Want to be Westernized? Bring on the Booze !


While reading Paul Bowles' travelogue in Turkey I came across the following paragraph:

Cannabis sativa and its derivative are strictly prohibited in Turkey, and the natural correlative of this proscription is that alcohol, far from being frowned upon as it is in other Muslim lands, is freely drunk...since the psychological effects of the two substances are diametrically opposed to each other. Alcohol blurs the personality by loosening inhibitions. The drinker feels, temporarily at least, a sense of participation. Kif abolishes no inhibitions; on the contrary it reinforces them, pushes the individual further back into the recesses of his own isolated personality, pledging him to contemplation and inaction. It is expected that there should be a close relationship between the culture of a given society and the means used by its members to achieve release and euphoria. For Judaism and Christianity the means has always been alcohol; for Islam it has been hashish. The first is dynamic in its effects, the other static. If a nation wishes however mistakenly, to westernize itself, first it gives up hashish. The rest will follow...

Bowles was definitely not the first one to compare alcohol and hashish. In the history of Marijuana, as early as in the 16th century, a poet from Baghdad, Mohammed Ebn Soleiman Foruli, wrote a well-known epic poem named Benk u Bode, which dealt allegorically with a dialectical battle between wine and hashish. And, even in the Castro crowd, there is a clear separation between the bar-hoppers (who consume alcohol in large quantities), the club druggies, and the stoners who prefer smoking pots and staying home. Any of them would give you the reason why they prefer one to the other. But Bowles could still be the first who associated the substance usage with cultures and westernization. If his theory holds true, does that mean the bar-hoppers are aggressive happy social butterflies, while the potheads are introspective and isolated from each other? And by further deduction according to Bowles, the bar-hoppers should be more “dynamic” in their personality and more “westernized” and thus holding some competitive advantage in this western society; and the potheads would be “static”, can’t cope with the change and would be left behind like the aged hippies. Then I am also wondering how we categorize the speed freaks and ecstasy addicts. They show enormous energy, openness and love when they are on. Does that mean they are more "westernized" than all the others?

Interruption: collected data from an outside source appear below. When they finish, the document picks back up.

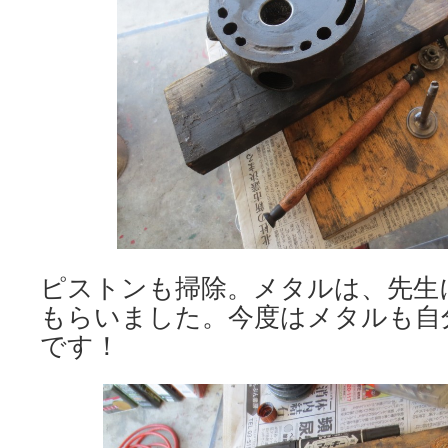
ピストンも掃除。メタルは、先生
もらいました。今度はメタルも自
です！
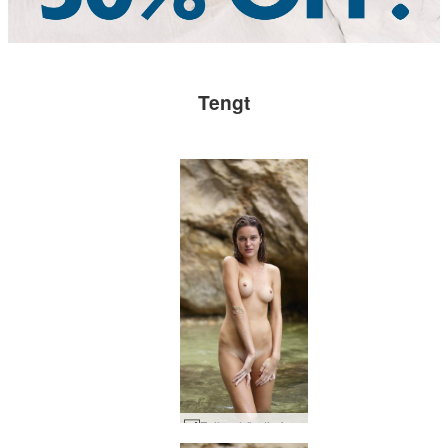
Tengt
Zaika ströndin fegurð #41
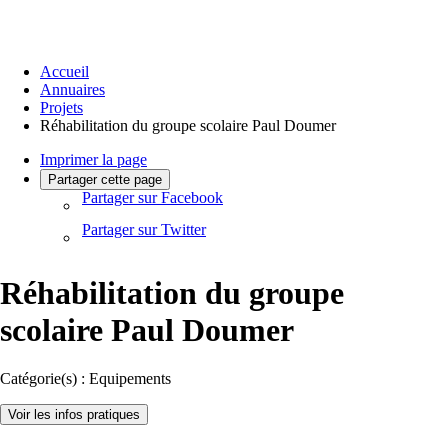
Accueil
Annuaires
Projets
Réhabilitation du groupe scolaire Paul Doumer
Imprimer la page
Partager cette page
Partager sur Facebook
Partager sur Twitter
Réhabilitation du groupe
scolaire Paul Doumer
Catégorie(s) :
Equipements
Voir les infos pratiques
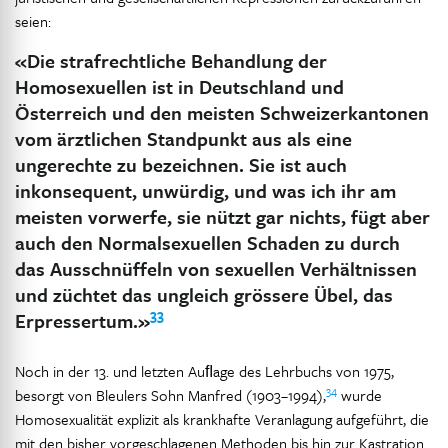
seien:
«Die strafrechtliche Behandlung der
Homosexuellen ist in Deutschland und
Österreich und den meisten Schweizerkantonen
vom ärztlichen Standpunkt aus als eine
ungerechte zu bezeichnen. Sie ist auch
inkonsequent, unwürdig, und was ich ihr am
meisten vorwerfe, sie nützt gar nichts, fügt aber
auch den Normalsexuellen Schaden zu durch
das Ausschnüffeln von sexuellen Verhältnissen
und züchtet das ungleich grössere Übel, das
33
Erpressertum.»
Noch in der 13. und letzten Auﬂage des Lehrbuchs von 1975,
34
besorgt von Bleulers Sohn Manfred (1903–1994),
wurde
Homosexualität explizit als krankhafte Veranlagung aufgeführt, die
mit den bisher vorgeschlagenen Methoden bis hin zur Kastration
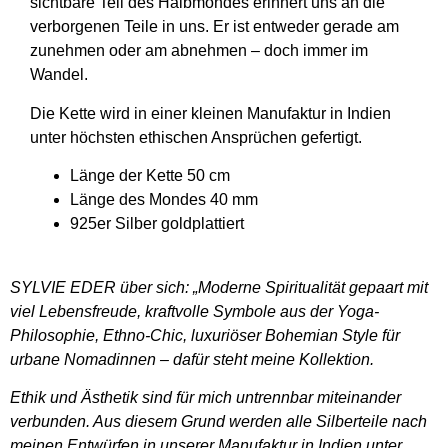
sichtbare Teil des Halbmondes erinnert uns an die
verborgenen Teile in uns. Er ist entweder gerade am
zunehmen oder am abnehmen – doch immer im
Wandel.
Die Kette wird in einer kleinen Manufaktur in Indien
unter höchsten ethischen Ansprüchen gefertigt.
Länge der Kette 50 cm
Länge des Mondes 40 mm
925er Silber goldplattiert
SYLVIE EDER über sich: „Moderne Spiritualität gepaart mit
viel Lebensfreude, kraftvolle Symbole aus der Yoga-
Philosophie, Ethno-Chic, luxuriöser Bohemian Style für
urbane Nomadinnen – dafür steht meine Kollektion.
Ethik und Ästhetik sind für mich untrennbar miteinander
verbunden. Aus diesem Grund werden alle Silberteile nach
meinen Entwürfen in unserer Manufaktur in Indien unter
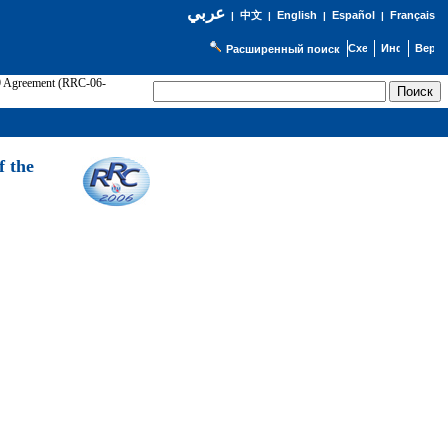
عربي
English
Español
Français
|
中文
|
|
|
Расширенный поиск
89 Agreement (RRC-06-
Э
f the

There is a bit a truth in Bowles' assessment, but by close inspection, we see flaws in his logic. Bowles forgot that substance or alcohol always creates the illusions, which are elusive and don’t always relate to reality. Just like socially-inept person using alcohol to break the ice, a high-strung one may seek pot to calm down and relax. The effects are temporary, and they won’t change the personalities that easily (although sometimes they do). It is too simplistic to explain the culture differences by the usage of substances. On the contrary, why one drug is more popular in one society than in the others has complicated historical and cultural roots. The popularity of certain substance is the consequence instead of the cause. We can find many examples: the persistant chewing of qat in Yemen, the once ubiquitous opium dens in China, their rises and falls do not necessarily time with the westernization but actually act the otherwise.

Although Bowles lived in Morocco for his entire adult life and based almost all of his writings in third-world countries, he was a colonialist in his heart. As a sharp observer and an avid traveler, he was fascinated with “the other” and probably took a few lovers from the locals he encountered. But he remained critical of these cultures, which he constantly compared to the West and found them uncivilized, hostile and sometimes incomprehensible. The fear and distrust of Islam lies in the collective consciousness of the western mind, and Bowles was no exception.